Based on many previous studies, it has been revealed that most of the memory B cells are generated in a so called germinal center formed in the lymphoid tissues. However, the precise molecular mechanism of memory B cell differentiation from germinal center B cells is remained to be solved. We focused on this issue and tried to clarify the differentiation mechanisms of germinal center B cells (Publication 1 and 4). As the result, it was shown that signaling molecules that regulate the B cell receptor (BCR) signals are playing essetial roles in germinal center B cell differentiation. This promoted us to search for a novel unknown BCR signaling molecules.
Most of the previous studies utilized B cells that express IgM type BCR, which is expressed in the naive newly formed B cells. Our aprroach was to search for a novel signaling molecule that is selectively expressed in the B cells with IgG type BCR, which is one of the hallmark of the memory B cells. We have succeeded in identifying various molecules that seems to play a essential roles in memory B cell activation. Now, we are analyzing the physiological role of these molecules in vitro. Analysis using knock-out mice is also on the way.Mechanisms of the development of self-reactive B cells in auto-immune diseases.
It is well known that self reactive antibodies, that attacks the components of our body, is formed under autoimmune-disease conditions including systemic lupus erythematosus (SLE).
Many of the previous studies assumed that aberrant activation of T cells that control the immune system triggers the onset of the diseases. On the otherhand, following the development of medical technologies, it has been revealed that depletion of B cells ameliorates the symptoms of the diseases in some cases. This suggests the importance of not only T cells but B cells, which produces auto-reactive antibodies, are also important in the onset of disease conditions. However, the mechanisms why these abonormal B cells escape from the negative selection and differentiate to antibody forming cells are awaiting to be solved.
So far, it is almost impossible to deplete the unwanted autoreactive B cells selectively. Because of this limitation, depletion of B cells removes not only self-reactive B cells, but also normal protective B cells from the body, which results in the immunodepressive condition.

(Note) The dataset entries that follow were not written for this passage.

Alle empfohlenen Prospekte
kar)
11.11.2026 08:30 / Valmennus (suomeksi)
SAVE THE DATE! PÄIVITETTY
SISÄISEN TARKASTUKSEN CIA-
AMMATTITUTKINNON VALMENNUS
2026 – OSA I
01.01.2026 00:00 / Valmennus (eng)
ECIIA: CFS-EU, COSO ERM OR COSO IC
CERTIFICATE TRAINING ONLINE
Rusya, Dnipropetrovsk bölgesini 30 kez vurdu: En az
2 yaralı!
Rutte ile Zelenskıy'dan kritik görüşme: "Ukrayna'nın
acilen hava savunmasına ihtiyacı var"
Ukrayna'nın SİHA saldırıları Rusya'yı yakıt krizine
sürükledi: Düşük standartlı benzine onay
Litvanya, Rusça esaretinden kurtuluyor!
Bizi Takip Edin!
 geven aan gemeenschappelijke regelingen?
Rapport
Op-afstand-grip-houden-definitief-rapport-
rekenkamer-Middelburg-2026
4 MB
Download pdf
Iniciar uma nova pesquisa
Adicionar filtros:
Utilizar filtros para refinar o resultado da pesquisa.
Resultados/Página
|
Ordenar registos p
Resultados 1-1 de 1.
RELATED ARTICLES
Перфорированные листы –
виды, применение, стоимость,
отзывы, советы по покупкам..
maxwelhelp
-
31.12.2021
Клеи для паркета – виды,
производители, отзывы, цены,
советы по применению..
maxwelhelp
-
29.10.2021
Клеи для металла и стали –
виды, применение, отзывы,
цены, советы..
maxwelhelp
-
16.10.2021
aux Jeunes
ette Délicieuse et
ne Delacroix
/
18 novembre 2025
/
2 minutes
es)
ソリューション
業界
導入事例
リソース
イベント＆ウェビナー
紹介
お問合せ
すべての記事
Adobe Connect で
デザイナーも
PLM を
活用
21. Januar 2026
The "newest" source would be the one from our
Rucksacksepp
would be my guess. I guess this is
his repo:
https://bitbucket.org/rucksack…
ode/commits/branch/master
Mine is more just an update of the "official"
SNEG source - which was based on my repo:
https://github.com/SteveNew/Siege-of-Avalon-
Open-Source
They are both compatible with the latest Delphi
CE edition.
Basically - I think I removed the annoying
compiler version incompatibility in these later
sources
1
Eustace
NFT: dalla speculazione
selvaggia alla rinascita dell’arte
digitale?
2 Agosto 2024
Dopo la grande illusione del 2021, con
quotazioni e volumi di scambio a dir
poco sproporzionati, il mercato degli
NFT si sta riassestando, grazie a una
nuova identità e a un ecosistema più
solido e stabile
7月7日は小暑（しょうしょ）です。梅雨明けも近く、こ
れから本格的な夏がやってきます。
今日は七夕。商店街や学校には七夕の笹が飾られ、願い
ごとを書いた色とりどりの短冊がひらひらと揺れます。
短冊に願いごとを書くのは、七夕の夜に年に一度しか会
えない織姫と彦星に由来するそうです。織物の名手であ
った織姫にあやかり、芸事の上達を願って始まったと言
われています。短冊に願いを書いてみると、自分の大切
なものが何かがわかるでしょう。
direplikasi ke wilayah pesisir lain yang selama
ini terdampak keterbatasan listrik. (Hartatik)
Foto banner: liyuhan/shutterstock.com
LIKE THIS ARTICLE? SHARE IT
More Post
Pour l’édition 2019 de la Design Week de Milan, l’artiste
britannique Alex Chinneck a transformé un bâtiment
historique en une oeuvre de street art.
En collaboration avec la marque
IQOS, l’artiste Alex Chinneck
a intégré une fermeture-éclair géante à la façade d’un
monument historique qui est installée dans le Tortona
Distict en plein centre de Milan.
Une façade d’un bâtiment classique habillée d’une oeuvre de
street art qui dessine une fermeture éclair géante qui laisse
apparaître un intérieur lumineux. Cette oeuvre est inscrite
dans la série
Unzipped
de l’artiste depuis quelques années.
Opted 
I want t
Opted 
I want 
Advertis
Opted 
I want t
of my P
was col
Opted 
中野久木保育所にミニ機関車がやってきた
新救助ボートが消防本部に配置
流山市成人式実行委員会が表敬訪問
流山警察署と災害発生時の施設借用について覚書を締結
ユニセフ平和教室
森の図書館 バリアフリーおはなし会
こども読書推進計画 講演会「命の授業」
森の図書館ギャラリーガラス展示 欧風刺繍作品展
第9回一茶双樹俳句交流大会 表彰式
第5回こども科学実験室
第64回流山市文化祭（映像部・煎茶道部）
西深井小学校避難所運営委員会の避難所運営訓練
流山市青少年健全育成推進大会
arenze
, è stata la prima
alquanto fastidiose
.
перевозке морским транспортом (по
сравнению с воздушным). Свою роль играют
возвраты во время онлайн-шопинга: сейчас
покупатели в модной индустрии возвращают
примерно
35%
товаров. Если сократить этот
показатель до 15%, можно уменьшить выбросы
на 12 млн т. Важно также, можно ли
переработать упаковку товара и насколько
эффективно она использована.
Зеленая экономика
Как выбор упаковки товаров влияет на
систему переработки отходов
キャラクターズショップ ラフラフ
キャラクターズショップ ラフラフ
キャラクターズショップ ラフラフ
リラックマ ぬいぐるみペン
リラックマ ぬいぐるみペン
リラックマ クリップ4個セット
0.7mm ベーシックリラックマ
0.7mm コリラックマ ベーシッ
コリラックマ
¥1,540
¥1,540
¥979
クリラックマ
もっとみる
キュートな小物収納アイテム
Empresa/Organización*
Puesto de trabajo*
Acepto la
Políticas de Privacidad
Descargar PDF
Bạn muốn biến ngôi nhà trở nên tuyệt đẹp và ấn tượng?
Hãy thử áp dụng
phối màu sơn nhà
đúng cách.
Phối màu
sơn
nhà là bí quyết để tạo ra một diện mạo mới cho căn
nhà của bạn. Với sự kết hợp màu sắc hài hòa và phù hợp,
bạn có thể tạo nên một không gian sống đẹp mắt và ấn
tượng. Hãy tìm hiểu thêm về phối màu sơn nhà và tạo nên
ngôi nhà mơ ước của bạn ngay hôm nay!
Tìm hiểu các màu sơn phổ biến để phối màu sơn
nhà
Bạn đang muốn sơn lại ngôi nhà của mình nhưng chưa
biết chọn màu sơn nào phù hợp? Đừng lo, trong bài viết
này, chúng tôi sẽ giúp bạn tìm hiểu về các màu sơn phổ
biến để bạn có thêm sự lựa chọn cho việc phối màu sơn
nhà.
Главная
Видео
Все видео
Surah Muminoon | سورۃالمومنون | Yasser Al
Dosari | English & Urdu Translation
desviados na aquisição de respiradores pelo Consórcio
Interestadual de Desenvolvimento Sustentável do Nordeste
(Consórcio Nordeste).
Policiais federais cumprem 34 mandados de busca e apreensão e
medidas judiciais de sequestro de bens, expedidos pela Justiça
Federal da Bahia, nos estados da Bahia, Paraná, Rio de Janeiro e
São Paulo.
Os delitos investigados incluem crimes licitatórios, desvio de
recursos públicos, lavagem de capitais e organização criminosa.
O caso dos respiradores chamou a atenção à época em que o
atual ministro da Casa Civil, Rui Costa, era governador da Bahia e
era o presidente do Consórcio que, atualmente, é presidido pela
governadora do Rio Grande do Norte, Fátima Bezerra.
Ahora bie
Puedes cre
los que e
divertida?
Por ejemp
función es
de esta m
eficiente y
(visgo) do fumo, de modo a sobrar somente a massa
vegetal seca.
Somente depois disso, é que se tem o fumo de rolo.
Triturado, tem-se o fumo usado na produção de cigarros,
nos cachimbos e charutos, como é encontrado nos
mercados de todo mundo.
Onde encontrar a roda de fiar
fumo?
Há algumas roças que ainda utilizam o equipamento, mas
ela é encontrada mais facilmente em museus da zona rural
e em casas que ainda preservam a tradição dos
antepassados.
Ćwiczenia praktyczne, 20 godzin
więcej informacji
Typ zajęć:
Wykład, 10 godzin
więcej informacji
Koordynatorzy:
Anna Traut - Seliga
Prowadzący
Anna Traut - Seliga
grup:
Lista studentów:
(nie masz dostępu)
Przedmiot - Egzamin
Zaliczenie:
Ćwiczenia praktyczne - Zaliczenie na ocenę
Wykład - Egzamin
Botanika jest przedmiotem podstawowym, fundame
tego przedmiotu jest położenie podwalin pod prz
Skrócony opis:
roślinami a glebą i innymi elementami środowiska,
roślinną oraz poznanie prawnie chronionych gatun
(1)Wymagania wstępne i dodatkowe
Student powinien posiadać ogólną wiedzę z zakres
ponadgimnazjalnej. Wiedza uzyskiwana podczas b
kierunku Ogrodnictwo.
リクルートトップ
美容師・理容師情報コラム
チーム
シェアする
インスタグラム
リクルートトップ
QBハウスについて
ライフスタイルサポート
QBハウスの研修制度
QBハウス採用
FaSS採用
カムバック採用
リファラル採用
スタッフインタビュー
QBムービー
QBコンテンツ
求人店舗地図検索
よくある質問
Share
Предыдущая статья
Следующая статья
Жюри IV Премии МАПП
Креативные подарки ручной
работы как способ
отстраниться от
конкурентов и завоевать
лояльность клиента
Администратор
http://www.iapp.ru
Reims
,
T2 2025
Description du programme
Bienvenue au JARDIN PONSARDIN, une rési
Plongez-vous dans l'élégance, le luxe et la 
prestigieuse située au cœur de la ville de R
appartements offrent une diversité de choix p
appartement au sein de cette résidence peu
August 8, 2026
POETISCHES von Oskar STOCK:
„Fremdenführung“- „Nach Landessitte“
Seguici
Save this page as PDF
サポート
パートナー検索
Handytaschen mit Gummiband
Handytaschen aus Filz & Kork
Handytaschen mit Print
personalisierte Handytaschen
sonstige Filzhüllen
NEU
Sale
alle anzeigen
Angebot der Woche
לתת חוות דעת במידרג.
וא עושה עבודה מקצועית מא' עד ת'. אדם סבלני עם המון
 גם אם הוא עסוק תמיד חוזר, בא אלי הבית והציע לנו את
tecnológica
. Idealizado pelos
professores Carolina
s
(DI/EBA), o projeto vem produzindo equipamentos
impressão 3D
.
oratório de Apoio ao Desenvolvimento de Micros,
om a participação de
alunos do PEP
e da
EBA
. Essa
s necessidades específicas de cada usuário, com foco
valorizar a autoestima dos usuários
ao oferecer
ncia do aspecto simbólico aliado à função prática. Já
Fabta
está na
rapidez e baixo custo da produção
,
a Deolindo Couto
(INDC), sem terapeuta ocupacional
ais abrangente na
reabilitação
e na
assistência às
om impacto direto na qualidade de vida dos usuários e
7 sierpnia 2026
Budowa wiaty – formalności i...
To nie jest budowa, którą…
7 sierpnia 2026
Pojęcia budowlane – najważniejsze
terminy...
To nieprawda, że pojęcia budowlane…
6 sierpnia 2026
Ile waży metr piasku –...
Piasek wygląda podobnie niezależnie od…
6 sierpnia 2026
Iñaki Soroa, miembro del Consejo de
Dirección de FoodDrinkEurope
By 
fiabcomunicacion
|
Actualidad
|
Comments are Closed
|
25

We are now focusing on the molecular mechanisms of aberrant generation of auto-reactive B cells and also trying to establish a novel method to identify and deplete the unwanted auto-reactive B cells selectively.
Regulatory mechanisms of B cell activation in allergy diseases.
Allergy diseases such as japanese cedar pollen allergy became one of the social issues. However, causal treatment of the diseases has not been established yet.
Many of these allergic diseases are triggered by the aberrant production of IgE antobody. Unfortunately, molecular mechamisms underlying the over production of IgE antibody is still remained to be solved. However, previous studies that focued in the aberrant activation of T cells that regulate B cell differentaitaion has been succeeded to some extet.
Our idea is to approach the issue not only from the T cell view point, but from the B cell that produces IgE. However, the rareness of the IgE-expressing B cells, less than 1% of immune cells, makes it difficult to promote the study. In order to over come this problem, we are developing sensitive method to identify IgE-expressing B cells and also trying to develop a novel method to deplet the IgE-expresing cells selectively.